Les femmes n’ont pas toujours pu dire ce qu’elles pensaient. C’est le cas de la dernière reine de France, Marie-Antoinette. Le spectacle « Marie-Antoinette – Correspondances privées », récemment joué au théâtre de l’Atelier dans le cadre du cycle « À haute voix ! », permet à une reine trop vite jugée et condamnée de s’exprimer. Après le débat présidentiel de 1988 entre Jacques Chirac et François Mitterrand, on vous parle aujourd’hui d’un nouveau spectacle qui donne également la parole à l’Histoire.

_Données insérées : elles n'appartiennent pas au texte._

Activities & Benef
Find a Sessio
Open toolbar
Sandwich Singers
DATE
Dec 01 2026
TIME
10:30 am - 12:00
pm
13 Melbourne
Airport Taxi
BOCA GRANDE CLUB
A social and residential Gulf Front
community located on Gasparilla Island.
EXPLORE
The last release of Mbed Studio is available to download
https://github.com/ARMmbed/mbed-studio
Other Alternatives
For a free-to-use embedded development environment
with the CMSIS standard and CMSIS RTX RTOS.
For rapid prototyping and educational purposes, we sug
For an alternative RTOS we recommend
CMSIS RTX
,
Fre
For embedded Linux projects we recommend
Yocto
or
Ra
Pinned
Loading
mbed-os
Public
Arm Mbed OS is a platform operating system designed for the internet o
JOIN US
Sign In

Marie-Antoinette se confie au théâtre
Marie-Antoinette, interprétée par Fabienne Périneau, en toute intimité (crédit : Jeff Guiot)

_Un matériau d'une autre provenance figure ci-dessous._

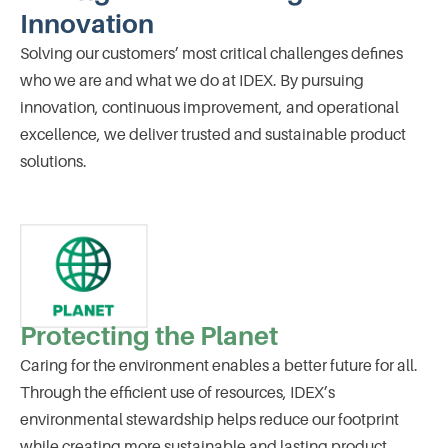
Innovation
Solving our customers’ most critical challenges defines
who we are and what we do at IDEX. By pursuing
innovation, continuous improvement, and operational
excellence, we deliver trusted and sustainable product
solutions.
Protecting the Planet
Caring for the environment enables a better future for all.
Through the efficient use of resources, IDEX’s
environmental stewardship helps reduce our footprint
while creating more sustainable and lasting product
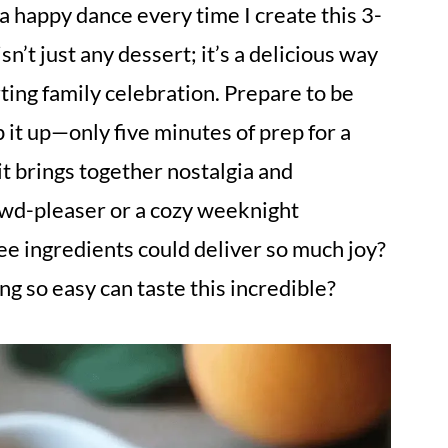
a happy dance every time I create this 3-
’t just any dessert; it’s a delicious way
ting family celebration. Prepare to be
it up—only five minutes of prep for a
 it brings together nostalgia and
rowd-pleaser or a cozy weeknight
ee ingredients could deliver so much joy?
 so easy can taste this incredible?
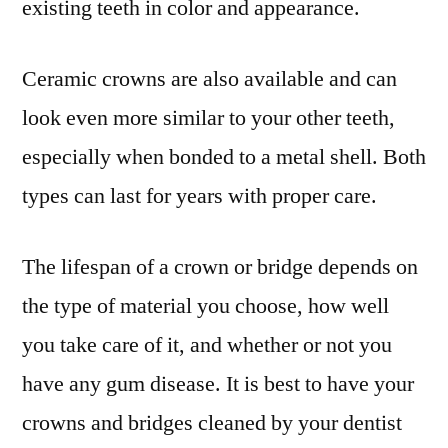
existing teeth in color and appearance.
Ceramic crowns are also available and can
look even more similar to your other teeth,
especially when bonded to a metal shell. Both
types can last for years with proper care.
The lifespan of a crown or bridge depends on
the type of material you choose, how well
you take care of it, and whether or not you
have any gum disease. It is best to have your
crowns and bridges cleaned by your dentist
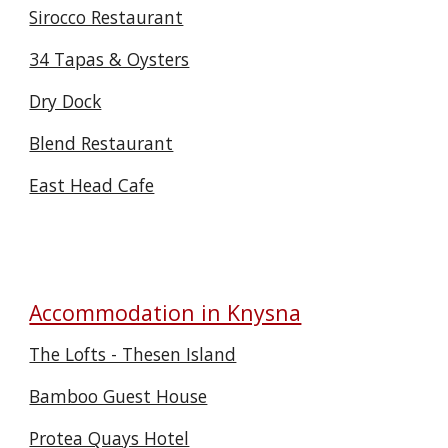
Sirocco Restaurant
34 Tapas & Oysters
Dry Dock
Blend Restaurant
East Head Cafe
Accommodation in Knysna
The Lofts - Thesen Island
Bamboo Guest House
Protea Quays Hotel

Une reine de France dans l’intimité

La pièce qui s’est jouée ce soir-là n’aurait pas pu mieux convenir au cycle « À haute voix ! » du théâtre de l’Atelier. Durant environ une heure, Marie-Antoinette se confie à nous, public. Avec réalisme, puissance et conviction. Des rapports sexuels qui ne se passent pas, ce premier enfant qui ne vient donc pas, cette envie de vivre freinée par le protocole et les contraintes de la vie de reine… La pièce de théâtre Marie-Antoinette – Correspondances privées, mise en scène par Sally Micaleff, fait découvrir ou redécouvrir la reine. Le texte n’en est que plus fort émanant d’une historienne spécialiste de la reine d’origine autrichienne, Evelyne Lever, qui a notamment travaillé sur ses lettres. C’est donc dans ses correspondances privées que l’historienne a conçu le texte de théâtre. En fond de scène, la reine reçoit des lettres, dont les nombreuses missives de sa mère, Marie-Thérèse, qui lui écrit très régulièrement depuis l’Autriche. La comédienne les lit pour elle-même. Elle ne regarde pas toujours son public, mais rien de gênant, puisqu’elle est chez elle.

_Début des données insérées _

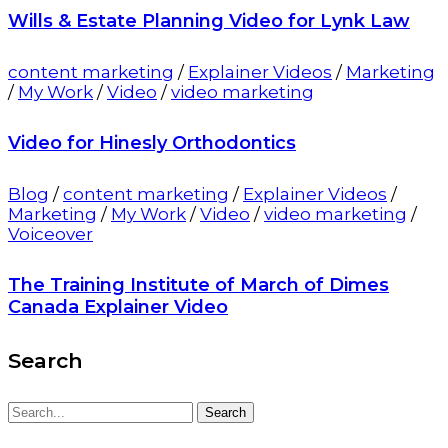
Wills & Estate Planning Video for Lynk Law
content marketing
/
Explainer Videos
/
Marketing
/
My Work
/
Video
/
video marketing
Video for Hinesly Orthodontics
Blog
/
content marketing
/
Explainer Videos
/
Marketing
/
My Work
/
Video
/
video marketing
/
Voiceover
The Training Institute of March of Dimes
Canada Explainer Video
Search
Search
Search
for:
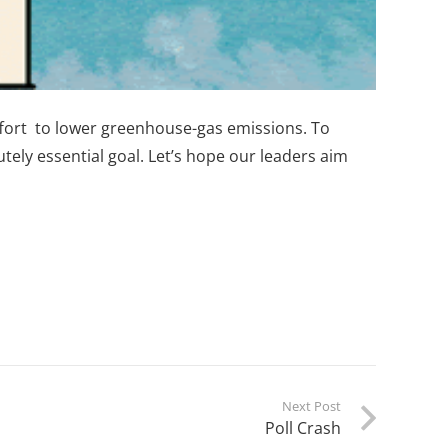
effort to lower greenhouse-gas emissions. To
lutely essential goal. Let’s hope our leaders aim
Next Post
Poll Crash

Le vrai visage de Marie-Antoinette

C’est une page d’Histoire qui s’ouvre devant nos yeux. La comédienne Fabienne Périneau, seule en scène, évoque les dates et les événements clés, ainsi que quelques-unes des envies, impressions et peurs de la dernière reine française. Nous sommes au théâtre après tout. Évelyne Lever prend un parti pris pour évoquer l’amant supposé de la reine, Axel de Fersen, mais tout le reste se base sur un travail d’historienne. La pièce arrive même à nous surprendre lorsque la reine – que l’on pensait au début si frivole – se met en colère. Face à la Révolution de 1789 qui gronde, la reine défend ses propres idées – faire perdurer la monarchie – et ce même si cela la condamnera. C’est donc avec un talent certain que Fabienne Périneau parvient à nous immiscer dans l’intime et à nous montrer qui était vraiment Marie-Antoinette. Comme dans toutes les pièces représentant cette reine, le décor est très simple – un fauteuil, une table et une chaise – pour nous prouver que la reine voulait vivre le plus simplement du monde. C’est d’ailleurs la première reine à s’occuper vraiment de ses enfants. Cette pièce révèle enfin le vrai visage de la reine au public.

Fabienne Périneau interprète, avec beaucoup de talent, Marie-Antoinette (crédit : Jeff Guiot)

Les femmes et les idées

« À haute voix ! » s’exprimait depuis le 25 avril et les derniers spectacles approchent. Le cycle aura honoré beaucoup de thèmes. Prochainement, ce sera l’écologie. Mardi 23 et mercredi 24 mai, ce sera un spectacle en faveur de la planète avec Zhumains, une conférence-spectacle « anti-fin du Monde », de et avec Catherine Dolto et Emma la clown. Un spectacle qui ne manquera pas de faire rire. Puis, ce sera au tour des femmes de faire entendre leur voix. Le nouveau mouvement féministe Le Salon des Dames (dont le nom n’est pas sans rappeler les fameux salons des Précieuses des XVIIe & XVIIIe siècles et les salons des dames des siècles qui suivirent, où les femmes prirent conscience de leur condition) terminera le cycle avec un spectacle donnant une nouvelle fois la parole à des femmes qui ont osé hausser le ton : Simone de Beauvoir bien sûr, mais aussi Meryl Streep ou encore Madonna. Des spectacles qui ne cesseront de faire réfléchir.